What Richardson does best

Richardson is a complicated evaluation.


The 6-foot-4, 230-pound prospect ran faster and jumped higher than any quarterback in NFL combine history. Add to that his 26 total touchdowns (17 passing, nine rushing), 3,203 total yards (654 rushing yards), and a jaw-dropping highlight reel, and it’s easy to crown Richardson as the next great quarterback prospect. But his tape is littered with inconsistencies, some of which are a byproduct of starting only 13 college games. Other concerns stem from an underwhelming Florida scheme and receiving core.

At his best, Richardson is a dual-threat quarterback with a powerful arm who is capable of making any throw or rushing for explosive gains. He’ll be an immediate NFL red zone threat thanks to his measurables. But his inconsistency between the 20s is perplexing.

Sometimes he’s a sniper. He’ll rip deep outs to the field from the opposite hash with ease. Some of his seam throws and outside-the-number vertical routes are NFL-ready. He throws those concepts with anticipation, powering his way through every throw. Finding examples of touch throws or high-arcing off-speed balls is rare. He has one pitch, and has been described as a thrower, not a passer.

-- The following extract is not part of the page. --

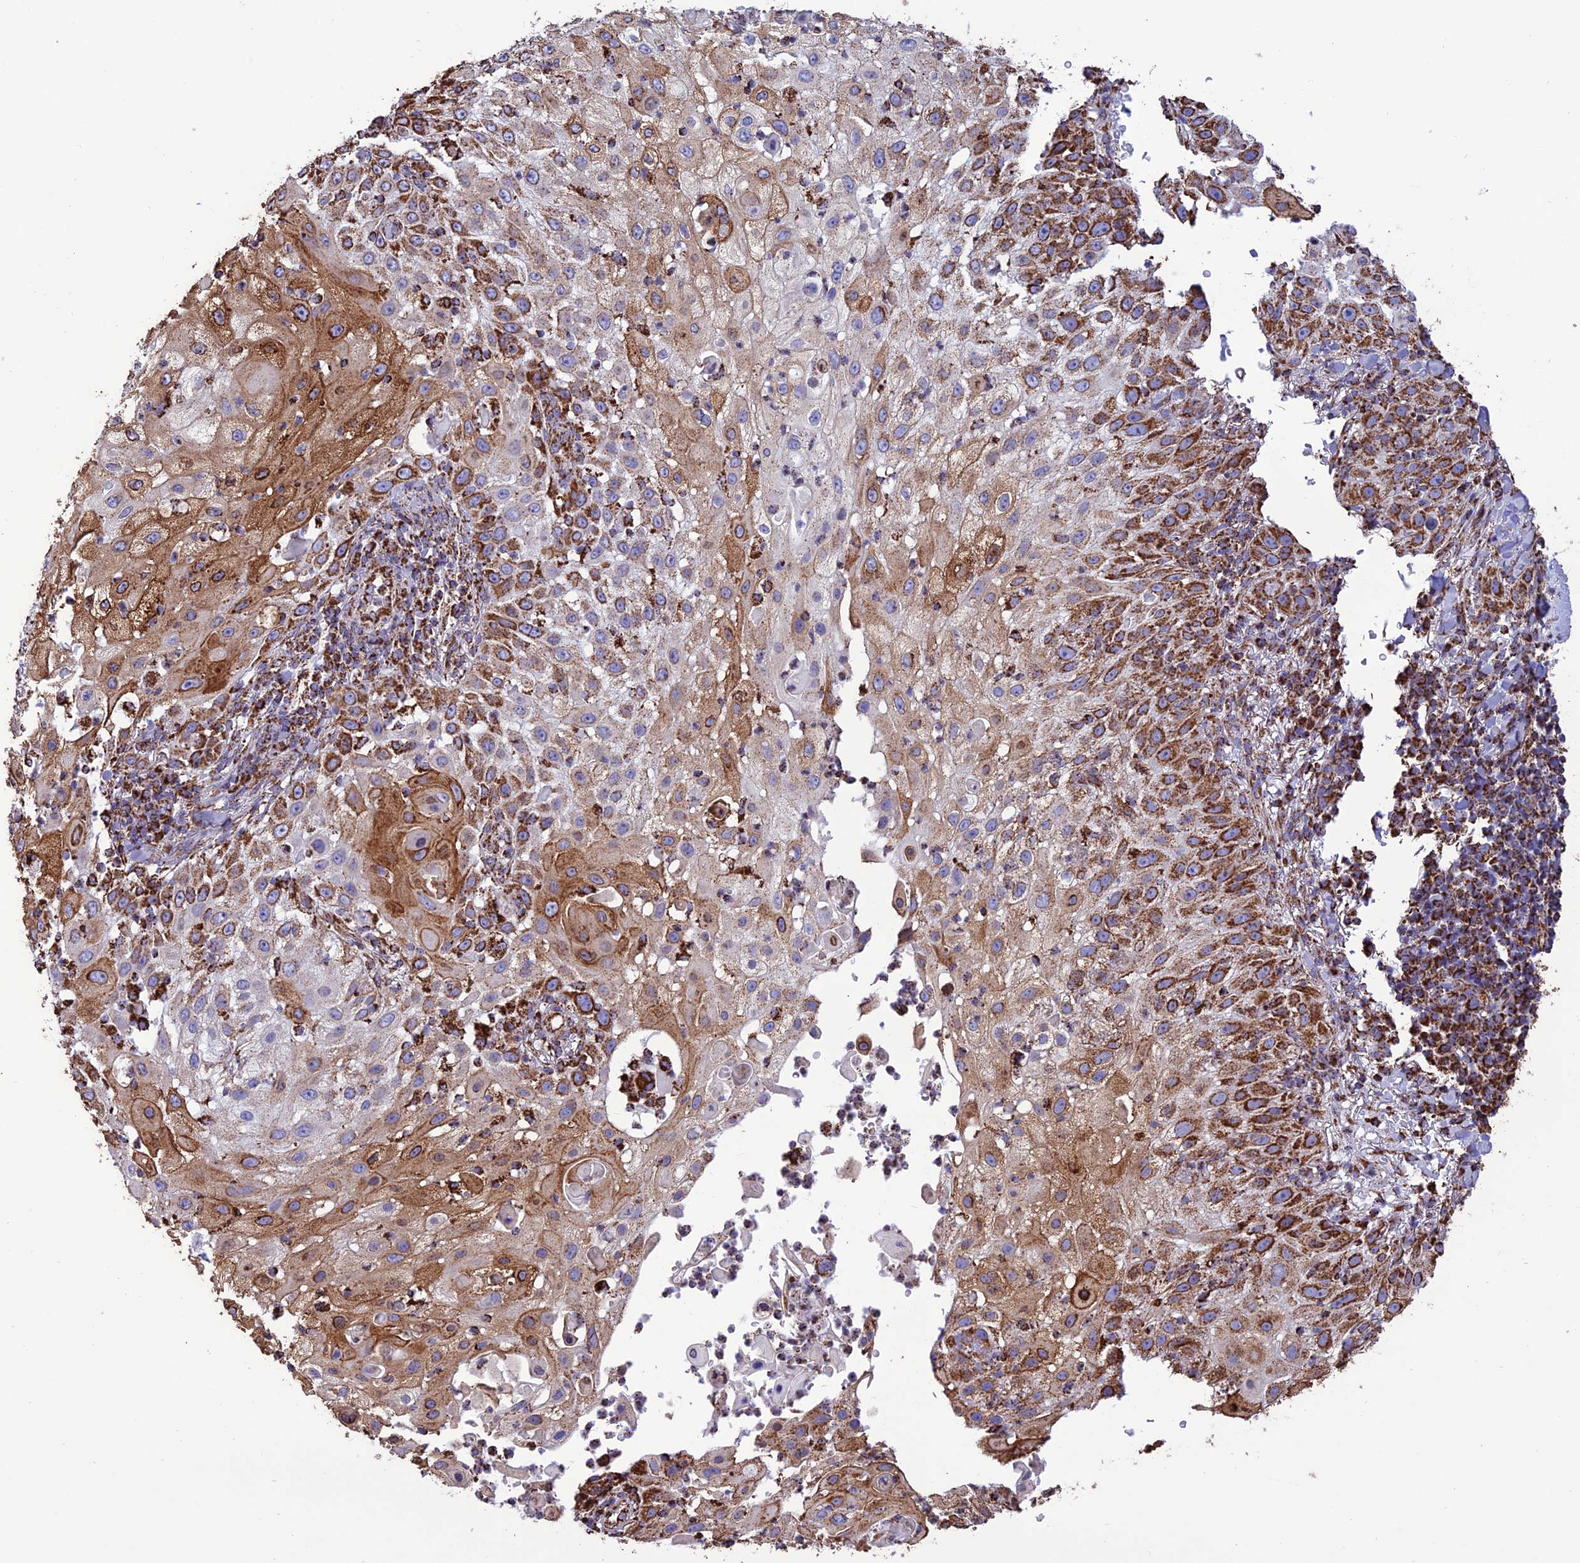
{"staining": {"intensity": "strong", "quantity": "25%-75%", "location": "cytoplasmic/membranous"}, "tissue": "skin cancer", "cell_type": "Tumor cells", "image_type": "cancer", "snomed": [{"axis": "morphology", "description": "Squamous cell carcinoma, NOS"}, {"axis": "topography", "description": "Skin"}], "caption": "IHC (DAB (3,3'-diaminobenzidine)) staining of human squamous cell carcinoma (skin) displays strong cytoplasmic/membranous protein staining in approximately 25%-75% of tumor cells.", "gene": "NDUFAF1", "patient": {"sex": "female", "age": 44}}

However, Richardson is more of a natural quarterback than some Twitter narratives suggest. It’s clear he spends extensive time with a private quarterback coach and likely has been for years — which all these top quarterback prospects do. But he’s taking what he’s learning and directly applying it, a sign that he’s a quick study who is still learning how to take instruction and make it his own.